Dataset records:
▶

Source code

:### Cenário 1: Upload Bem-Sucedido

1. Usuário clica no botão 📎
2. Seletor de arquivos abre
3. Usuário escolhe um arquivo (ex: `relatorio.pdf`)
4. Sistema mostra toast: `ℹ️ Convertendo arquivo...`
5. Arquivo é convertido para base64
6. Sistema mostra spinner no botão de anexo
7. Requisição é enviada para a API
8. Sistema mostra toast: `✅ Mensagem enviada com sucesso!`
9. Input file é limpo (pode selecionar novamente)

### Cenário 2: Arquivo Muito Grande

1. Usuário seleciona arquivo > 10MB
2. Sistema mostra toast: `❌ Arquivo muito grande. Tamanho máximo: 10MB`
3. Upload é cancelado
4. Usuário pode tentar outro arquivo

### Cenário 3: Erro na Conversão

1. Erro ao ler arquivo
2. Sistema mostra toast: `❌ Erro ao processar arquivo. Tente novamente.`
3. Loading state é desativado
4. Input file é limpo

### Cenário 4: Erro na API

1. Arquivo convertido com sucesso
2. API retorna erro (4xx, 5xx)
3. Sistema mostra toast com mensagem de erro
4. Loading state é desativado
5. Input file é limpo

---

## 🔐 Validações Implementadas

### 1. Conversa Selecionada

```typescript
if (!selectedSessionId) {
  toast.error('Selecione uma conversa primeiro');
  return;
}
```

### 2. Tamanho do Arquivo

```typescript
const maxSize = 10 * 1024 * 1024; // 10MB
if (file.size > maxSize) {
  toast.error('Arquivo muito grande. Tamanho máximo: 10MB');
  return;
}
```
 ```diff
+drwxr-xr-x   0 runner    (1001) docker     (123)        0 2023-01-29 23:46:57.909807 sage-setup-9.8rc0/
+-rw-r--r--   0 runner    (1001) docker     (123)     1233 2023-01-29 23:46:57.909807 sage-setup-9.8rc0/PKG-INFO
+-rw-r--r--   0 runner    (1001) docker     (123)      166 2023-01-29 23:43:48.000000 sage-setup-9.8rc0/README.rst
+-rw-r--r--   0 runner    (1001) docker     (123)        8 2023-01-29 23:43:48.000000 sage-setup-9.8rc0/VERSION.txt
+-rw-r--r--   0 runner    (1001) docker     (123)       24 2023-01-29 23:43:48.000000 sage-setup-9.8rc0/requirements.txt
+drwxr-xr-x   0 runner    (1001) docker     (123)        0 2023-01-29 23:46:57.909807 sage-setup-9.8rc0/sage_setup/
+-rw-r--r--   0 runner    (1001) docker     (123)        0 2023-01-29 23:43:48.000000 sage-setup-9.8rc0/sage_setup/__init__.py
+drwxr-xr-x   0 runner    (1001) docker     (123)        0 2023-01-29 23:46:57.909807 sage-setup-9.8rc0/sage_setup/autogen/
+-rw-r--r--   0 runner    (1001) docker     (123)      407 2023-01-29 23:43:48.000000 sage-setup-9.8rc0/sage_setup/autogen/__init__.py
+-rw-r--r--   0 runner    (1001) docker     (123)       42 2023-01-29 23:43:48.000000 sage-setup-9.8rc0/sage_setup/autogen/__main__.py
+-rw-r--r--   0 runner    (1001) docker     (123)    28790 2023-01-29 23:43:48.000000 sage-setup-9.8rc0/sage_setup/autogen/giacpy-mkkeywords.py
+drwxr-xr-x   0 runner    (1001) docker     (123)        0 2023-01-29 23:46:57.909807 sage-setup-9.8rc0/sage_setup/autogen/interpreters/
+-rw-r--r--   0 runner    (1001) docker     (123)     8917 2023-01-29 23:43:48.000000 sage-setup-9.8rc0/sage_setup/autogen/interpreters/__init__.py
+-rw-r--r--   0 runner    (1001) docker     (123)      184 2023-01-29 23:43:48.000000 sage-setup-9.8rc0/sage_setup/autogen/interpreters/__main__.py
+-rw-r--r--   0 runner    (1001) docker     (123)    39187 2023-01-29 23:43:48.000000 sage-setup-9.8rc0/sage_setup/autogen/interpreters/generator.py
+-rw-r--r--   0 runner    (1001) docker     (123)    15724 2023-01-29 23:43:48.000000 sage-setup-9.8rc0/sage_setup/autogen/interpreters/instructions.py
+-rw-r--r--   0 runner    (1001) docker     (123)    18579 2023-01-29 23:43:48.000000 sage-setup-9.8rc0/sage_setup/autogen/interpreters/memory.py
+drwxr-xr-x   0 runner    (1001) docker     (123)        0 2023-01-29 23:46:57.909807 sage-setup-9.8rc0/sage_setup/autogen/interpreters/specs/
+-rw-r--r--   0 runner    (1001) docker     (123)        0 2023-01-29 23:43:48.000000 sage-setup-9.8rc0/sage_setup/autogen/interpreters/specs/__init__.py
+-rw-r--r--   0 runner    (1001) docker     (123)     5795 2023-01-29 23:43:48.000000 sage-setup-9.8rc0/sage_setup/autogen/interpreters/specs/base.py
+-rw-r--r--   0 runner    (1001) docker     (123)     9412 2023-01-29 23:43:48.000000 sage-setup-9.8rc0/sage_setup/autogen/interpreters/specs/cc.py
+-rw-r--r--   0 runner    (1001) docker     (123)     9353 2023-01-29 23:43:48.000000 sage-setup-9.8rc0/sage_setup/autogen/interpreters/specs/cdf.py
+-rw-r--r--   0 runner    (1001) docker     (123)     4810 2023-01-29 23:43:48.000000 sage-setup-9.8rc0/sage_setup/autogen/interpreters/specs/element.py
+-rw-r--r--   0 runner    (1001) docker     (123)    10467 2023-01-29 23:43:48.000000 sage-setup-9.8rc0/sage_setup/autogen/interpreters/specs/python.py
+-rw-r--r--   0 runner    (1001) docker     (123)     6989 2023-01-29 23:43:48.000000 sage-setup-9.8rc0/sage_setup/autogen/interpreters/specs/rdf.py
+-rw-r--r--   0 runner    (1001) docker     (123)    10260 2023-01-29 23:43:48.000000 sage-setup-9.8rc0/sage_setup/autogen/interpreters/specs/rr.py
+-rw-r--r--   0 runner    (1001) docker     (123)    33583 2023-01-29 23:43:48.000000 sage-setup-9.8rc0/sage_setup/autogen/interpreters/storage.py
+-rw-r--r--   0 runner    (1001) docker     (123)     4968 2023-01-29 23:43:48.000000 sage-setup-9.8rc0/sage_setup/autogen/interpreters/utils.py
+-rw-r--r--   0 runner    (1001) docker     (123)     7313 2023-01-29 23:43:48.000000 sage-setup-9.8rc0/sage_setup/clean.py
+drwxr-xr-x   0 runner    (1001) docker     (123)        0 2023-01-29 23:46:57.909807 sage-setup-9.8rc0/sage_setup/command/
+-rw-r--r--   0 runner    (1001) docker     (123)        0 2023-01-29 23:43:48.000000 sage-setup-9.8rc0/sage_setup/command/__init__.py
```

◀

What you will do: So that nothing is lost, write out each record exactly as it appears above.

Answer to this problem:
Source code

:### Cenário 1: Upload Bem-Sucedido

1. Usuário clica no botão 📎
2. Seletor de arquivos abre
3. Usuário escolhe um arquivo (ex: `relatorio.pdf`)
4. Sistema mostra toast: `ℹ️ Convertendo arquivo...`
5. Arquivo é convertido para base64
6. Sistema mostra spinner no botão de anexo
7. Requisição é enviada para a API
8. Sistema mostra toast: `✅ Mensagem enviada com sucesso!`
9. Input file é limpo (pode selecionar novamente)

### Cenário 2: Arquivo Muito Grande

1. Usuário seleciona arquivo > 10MB
2. Sistema mostra toast: `❌ Arquivo muito grande. Tamanho máximo: 10MB`
3. Upload é cancelado
4. Usuário pode tentar outro arquivo

### Cenário 3: Erro na Conversão

1. Erro ao ler arquivo
2. Sistema mostra toast: `❌ Erro ao processar arquivo. Tente novamente.`
3. Loading state é desativado
4. Input file é limpo

### Cenário 4: Erro na API

1. Arquivo convertido com sucesso
2. API retorna erro (4xx, 5xx)
3. Sistema mostra toast com mensagem de erro
4. Loading state é desativado
5. Input file é limpo

---

## 🔐 Validações Implementadas

### 1. Conversa Selecionada

```typescript
if (!selectedSessionId) {
  toast.error('Selecione uma conversa primeiro');
  return;
}
```

### 2. Tamanho do Arquivo

```typescript
const maxSize = 10 * 1024 * 1024; // 10MB
if (file.size > maxSize) {
  toast.error('Arquivo muito grande. Tamanho máximo: 10MB');
  return;
}
```
 ```diff
+drwxr-xr-x   0 runner    (1001) docker     (123)        0 2023-01-29 23:46:57.909807 sage-setup-9.8rc0/
+-rw-r--r--   0 runner    (1001) docker     (123)     1233 2023-01-29 23:46:57.909807 sage-setup-9.8rc0/PKG-INFO
+-rw-r--r--   0 runner    (1001) docker     (123)      166 2023-01-29 23:43:48.000000 sage-setup-9.8rc0/README.rst
+-rw-r--r--   0 runner    (1001) docker     (123)        8 2023-01-29 23:43:48.000000 sage-setup-9.8rc0/VERSION.txt
+-rw-r--r--   0 runner    (1001) docker     (123)       24 2023-01-29 23:43:48.000000 sage-setup-9.8rc0/requirements.txt
+drwxr-xr-x   0 runner    (1001) docker     (123)        0 2023-01-29 23:46:57.909807 sage-setup-9.8rc0/sage_setup/
+-rw-r--r--   0 runner    (1001) docker     (123)        0 2023-01-29 23:43:48.000000 sage-setup-9.8rc0/sage_setup/__init__.py
+drwxr-xr-x   0 runner    (1001) docker     (123)        0 2023-01-29 23:46:57.909807 sage-setup-9.8rc0/sage_setup/autogen/
+-rw-r--r--   0 runner    (1001) docker     (123)      407 2023-01-29 23:43:48.000000 sage-setup-9.8rc0/sage_setup/autogen/__init__.py
+-rw-r--r--   0 runner    (1001) docker     (123)       42 2023-01-29 23:43:48.000000 sage-setup-9.8rc0/sage_setup/autogen/__main__.py
+-rw-r--r--   0 runner    (1001) docker     (123)    28790 2023-01-29 23:43:48.000000 sage-setup-9.8rc0/sage_setup/autogen/giacpy-mkkeywords.py
+drwxr-xr-x   0 runner    (1001) docker     (123)        0 2023-01-29 23:46:57.909807 sage-setup-9.8rc0/sage_setup/autogen/interpreters/
+-rw-r--r--   0 runner    (1001) docker     (123)     8917 2023-01-29 23:43:48.000000 sage-setup-9.8rc0/sage_setup/autogen/interpreters/__init__.py
+-rw-r--r--   0 runner    (1001) docker     (123)      184 2023-01-29 23:43:48.000000 sage-setup-9.8rc0/sage_setup/autogen/interpreters/__main__.py
+-rw-r--r--   0 runner    (1001) docker     (123)    39187 2023-01-29 23:43:48.000000 sage-setup-9.8rc0/sage_setup/autogen/interpreters/generator.py
+-rw-r--r--   0 runner    (1001) docker     (123)    15724 2023-01-29 23:43:48.000000 sage-setup-9.8rc0/sage_setup/autogen/interpreters/instructions.py
+-rw-r--r--   0 runner    (1001) docker     (123)    18579 2023-01-29 23:43:48.000000 sage-setup-9.8rc0/sage_setup/autogen/interpreters/memory.py
+drwxr-xr-x   0 runner    (1001) docker     (123)        0 2023-01-29 23:46:57.909807 sage-setup-9.8rc0/sage_setup/autogen/interpreters/specs/
+-rw-r--r--   0 runner    (1001) docker     (123)        0 2023-01-29 23:43:48.000000 sage-setup-9.8rc0/sage_setup/autogen/interpreters/specs/__init__.py
+-rw-r--r--   0 runner    (1001) docker     (123)     5795 2023-01-29 23:43:48.000000 sage-setup-9.8rc0/sage_setup/autogen/interpreters/specs/base.py
+-rw-r--r--   0 runner    (1001) docker     (123)     9412 2023-01-29 23:43:48.000000 sage-setup-9.8rc0/sage_setup/autogen/interpreters/specs/cc.py
+-rw-r--r--   0 runner    (1001) docker     (123)     9353 2023-01-29 23:43:48.000000 sage-setup-9.8rc0/sage_setup/autogen/interpreters/specs/cdf.py
+-rw-r--r--   0 runner    (1001) docker     (123)     4810 2023-01-29 23:43:48.000000 sage-setup-9.8rc0/sage_setup/autogen/interpreters/specs/element.py
+-rw-r--r--   0 runner    (1001) docker     (123)    10467 2023-01-29 23:43:48.000000 sage-setup-9.8rc0/sage_setup/autogen/interpreters/specs/python.py
+-rw-r--r--   0 runner    (1001) docker     (123)     6989 2023-01-29 23:43:48.000000 sage-setup-9.8rc0/sage_setup/autogen/interpreters/specs/rdf.py
+-rw-r--r--   0 runner    (1001) docker     (123)    10260 2023-01-29 23:43:48.000000 sage-setup-9.8rc0/sage_setup/autogen/interpreters/specs/rr.py
+-rw-r--r--   0 runner    (1001) docker     (123)    33583 2023-01-29 23:43:48.000000 sage-setup-9.8rc0/sage_setup/autogen/interpreters/storage.py
+-rw-r--r--   0 runner    (1001) docker     (123)     4968 2023-01-29 23:43:48.000000 sage-setup-9.8rc0/sage_setup/autogen/interpreters/utils.py
+-rw-r--r--   0 runner    (1001) docker     (123)     7313 2023-01-29 23:43:48.000000 sage-setup-9.8rc0/sage_setup/clean.py
+drwxr-xr-x   0 runner    (1001) docker     (123)        0 2023-01-29 23:46:57.909807 sage-setup-9.8rc0/sage_setup/command/
+-rw-r--r--   0 runner    (1001) docker     (123)        0 2023-01-29 23:43:48.000000 sage-setup-9.8rc0/sage_setup/command/__init__.py
```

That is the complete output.